BY DAVID MCNEILL
SPECIAL TO THE JAPAN TIMES
Two elderly protesters have been hurt trying to block trucks from entering Camp Schwab in Okinawa Prefecture, near the construction site of a bitterly contested American base.
Fumiko Shimabukuro, 85, was knocked to the ground during a scuffle with members of the Okinawan Prefectural Police who had been escorting the trucks into the base on Thursday. She was treated for a mild concussion.
A second activist, Masato Nakamine, 63, said he was left black and blue after being dragged along by a truck on Friday and then manhandled by “seven or eight” police officers in riot gear.
“When my colleagues saw I was hurt they told me to go to the hospital and get medical treatment,” Nakamine said by phone. “But the police ignored us.”
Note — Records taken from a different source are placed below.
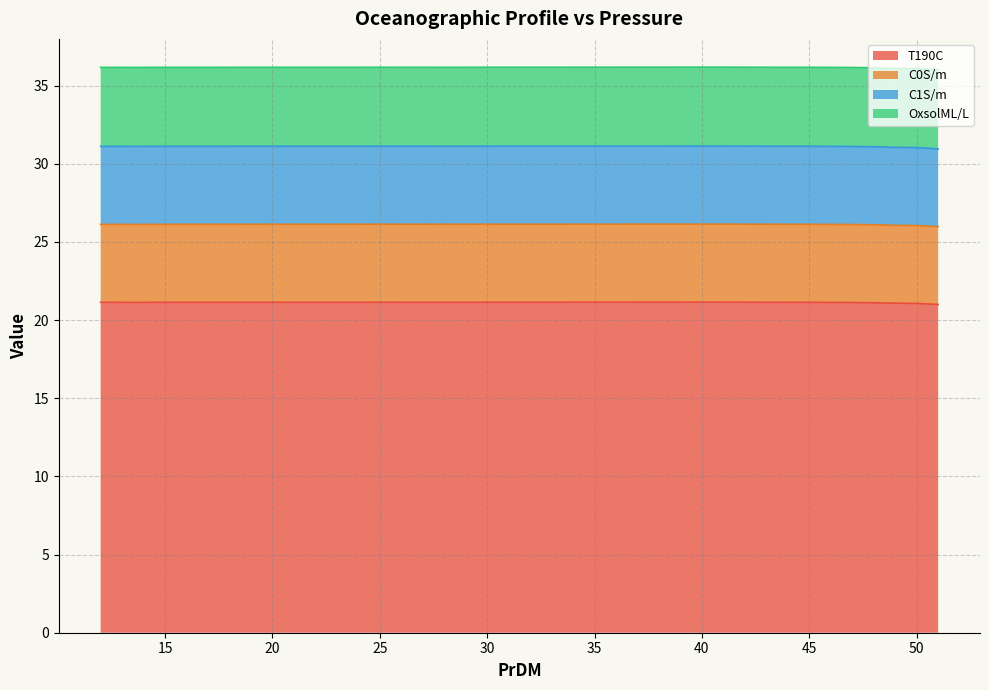

True or false: OxsolML/L has more than 1 points higher than both neighbors.

True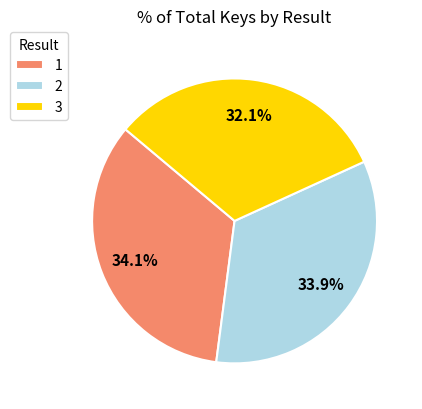

Which has a higher value, 1 or 3?

1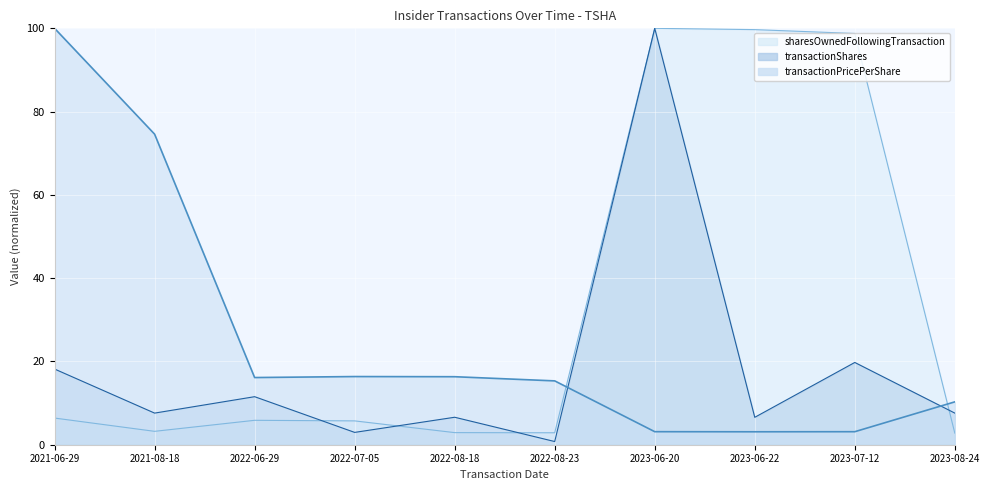

How many times do transactionShares and transactionPricePerShare cross each other?

2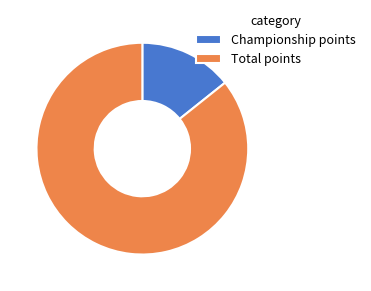

Combined, do Championship points and Total points account for over 50%?

Yes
Nakamine was taken to hospital by ambulance and treated for cuts, bruises and whiplash. He is now back outside Camp Schwab wearing a neck brace.
An Okinawa police official expressed regret that Shimabukuro was injured during the protest, adding that the police will do their best to ensure people’s safety.
The official also said that an unnamed person, understood to be Nakamine, was asked to move out of the way but persisted in lying down on the road. He then grabbed a truck’s mirror and was dragged along, the official said.
The protests by mainly elderly demonstrators have been a feature of the area for more than a decade, ever since Schwab, in the sleepy fishing village of Henoko, was first mooted as a replacement facility for U.S. Marine Corps Air Station Futenma in Ginowan city on Okinawa.
Protests have waxed and waned but swelled again when Okinawa’s outgoing Gov. Hirokazu Nakaima reversed course last year and approved a massive landfill project off the coast at Henoko.
Nakaima was defeated by Takeshi Onaga this month in a prefectural election that many considered a referendum on the base issue. Onaga, 64, has promised to legally block construction work at the site.
The government of Prime Minister Shinzo Abe insists it has a mandate to build the replacement facility and will push ahead despite the opposition. But local media in Okinawa say that following the scuffles, Tokyo has paused construction until after the upcoming Lower House election.
Henoko’s protesters say they are staying put.
“If the trucks return we will sit on the road,” said Nakamine. “We’re determined to resist peacefully. The violence comes from the other side.”
Observers fear that the battle over the base could cost lives.
“It’s an irresistible force coming into contact with an immovable object,” said Douglas Lummis, a political scientist and longtime resident of Okinawa.
“Some thought if Onaga won, the people on the ground would take that as a reason they could leave it to him and back off,” he said. “But it seems to have energized the activists.”